● **Goal of the exercise**: Pull out each line below that contains the word "Probolinggo".

%%

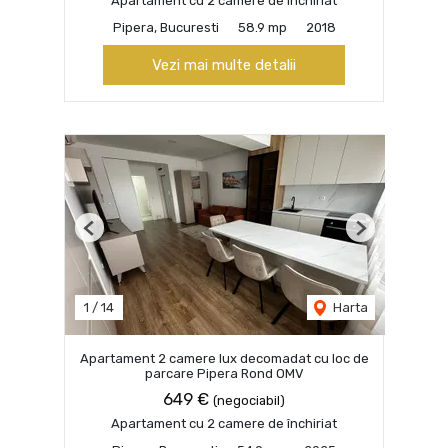
Apartament cu 2 camere de închiriat
Pipera, Bucuresti
58.9 mp
2018
Vezi mai multe detalii
Previous
Next
1
/
14
Harta
Apartament 2 camere lux decomadat cu loc de
parcare Pipera Rond OMV
649 €
(negociabil)
Apartament cu 2 camere de închiriat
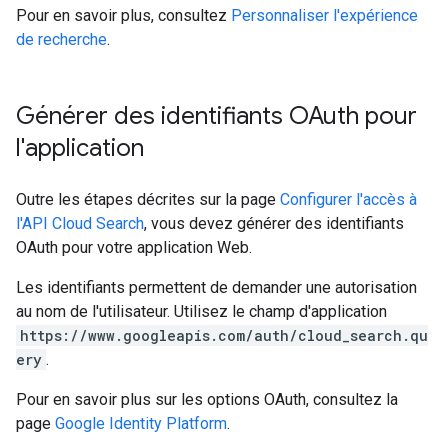
Pour en savoir plus, consultez
Personnaliser l'expérience
de recherche
.
Générer des identifiants OAuth pour
l'application
Outre les étapes décrites sur la page
Configurer l'accès à
l'API Cloud Search
, vous devez générer des identifiants
OAuth pour votre application Web.
Les identifiants permettent de demander une autorisation
au nom de l'utilisateur. Utilisez le champ d'application
https://www.googleapis.com/auth/cloud_search.qu
ery
.
Pour en savoir plus sur les options OAuth, consultez la
page
Google Identity Platform
.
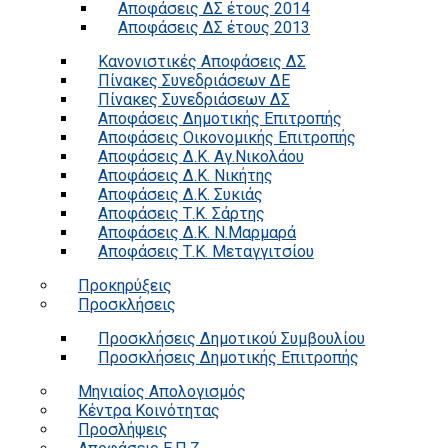
Αποφάσεις ΔΣ έτους 2014
Αποφάσεις ΔΣ έτους 2013
Κανονιστικές Αποφάσεις ΔΣ
Πίνακες Συνεδριάσεων ΔΕ
Πίνακες Συνεδριάσεων ΔΣ
Αποφάσεις Δημοτικής Επιτροπής
Αποφάσεις Οικονομικής Επιτροπής
Αποφάσεις Δ.Κ. Αγ.Νικολάου
Αποφάσεις Δ.Κ. Νικήτης
Αποφάσεις Δ.Κ. Συκιάς
Αποφάσεις Τ.Κ. Σάρτης
Αποφάσεις Δ.Κ. Ν.Μαρμαρά
Αποφάσεις Τ.Κ. Μεταγγιτσίου
Προκηρύξεις
Προσκλήσεις
Προσκλήσεις Δημοτικού Συμβουλίου
Προσκλήσεις Δημοτικής Επιτροπής
Μηνιαίος Απολογισμός
Κέντρα Κοινότητας
Προσλήψεις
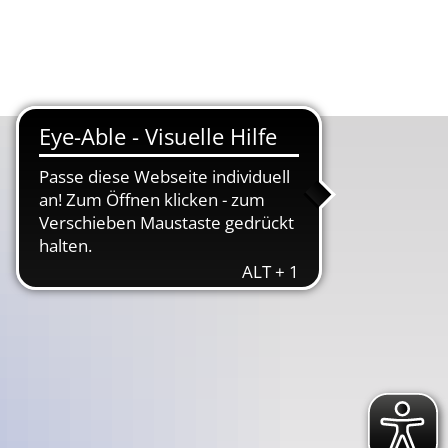
Suche
Menü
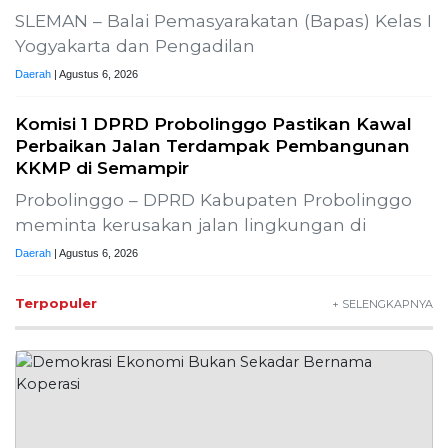
SLEMAN – Balai Pemasyarakatan (Bapas) Kelas I
Yogyakarta dan Pengadilan
Daerah
| Agustus 6, 2026
Komisi 1 DPRD Probolinggo Pastikan Kawal
Perbaikan Jalan Terdampak Pembangunan
KKMP di Semampir
Probolinggo – DPRD Kabupaten Probolinggo
meminta kerusakan jalan lingkungan di
Daerah
| Agustus 6, 2026
Terpopuler
+ SELENGKAPNYA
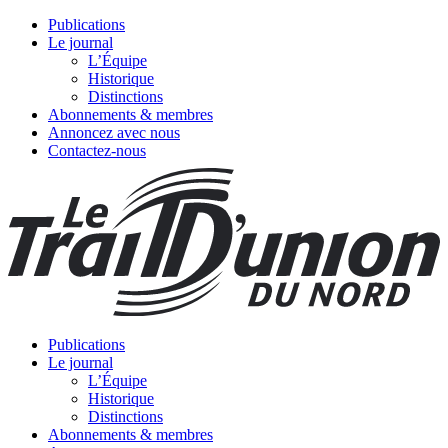
Publications
Le journal
L’Équipe
Historique
Distinctions
Abonnements & membres
Annoncez avec nous
Contactez-nous
Publications
Le journal
L’Équipe
Historique
Distinctions
Abonnements & membres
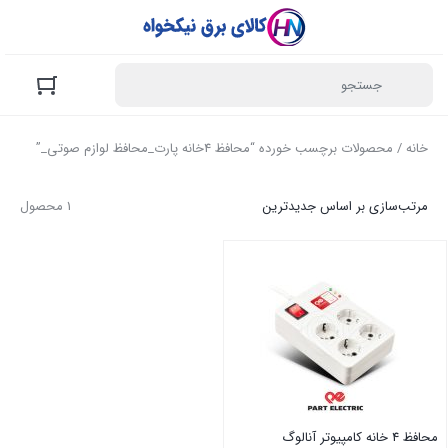
خانه
/ محصولات برچسب خورده “محافظ 4خانه پارت_محافظ لوازم صوتی_”
مرتب‌سازی بر اساس جدیدترین
1 محصول
محافظ 4 خانه کامپیوتر آنالوگ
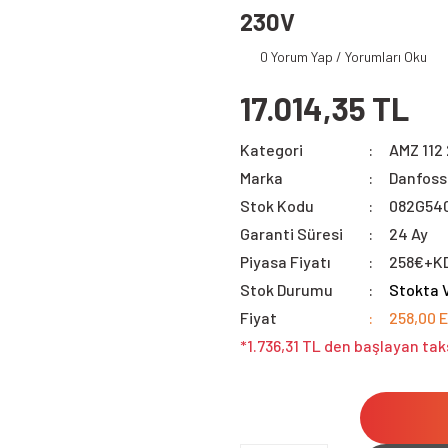
230V
0 Yorum Yap / Yorumları Oku
17.014,35 TL
Kategori
AMZ 112 
Marka
Danfoss
Stok Kodu
082G54
Garanti Süresi
24 Ay
Piyasa Fiyatı
258€+K
Stok Durumu
Stokta 
Fiyat
258,00 
*1.736,31 TL den başlayan taks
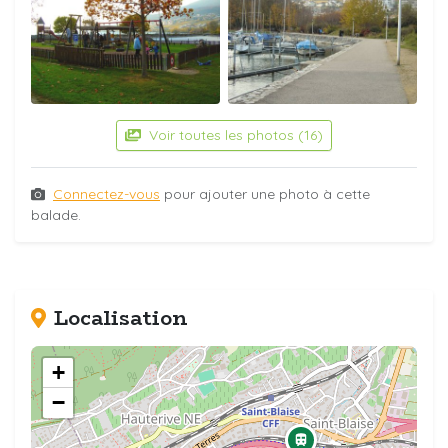
Voir toutes les photos (16)
Connectez-vous
pour ajouter une photo à cette
balade.
Localisation
+
−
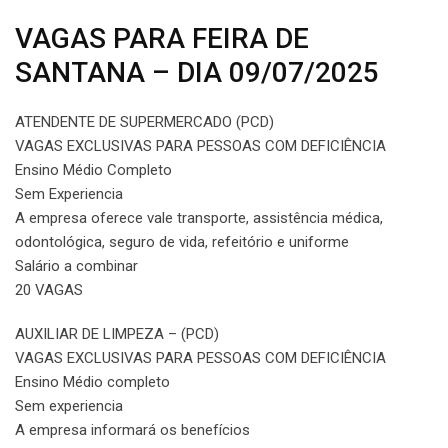
VAGAS PARA FEIRA DE
SANTANA – DIA 09/07/2025
ATENDENTE DE SUPERMERCADO (PCD)
VAGAS EXCLUSIVAS PARA PESSOAS COM DEFICIÊNCIA
Ensino Médio Completo
Sem Experiencia
A empresa oferece vale transporte, assistência médica,
odontológica, seguro de vida, refeitório e uniforme
Salário a combinar
20 VAGAS
AUXILIAR DE LIMPEZA – (PCD)
VAGAS EXCLUSIVAS PARA PESSOAS COM DEFICIÊNCIA
Ensino Médio completo
Sem experiencia
A empresa informará os benefícios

%%

● **Exercise result**:
Komisi 1 DPRD Probolinggo Pastikan Kawal
Probolinggo – DPRD Kabupaten Probolinggo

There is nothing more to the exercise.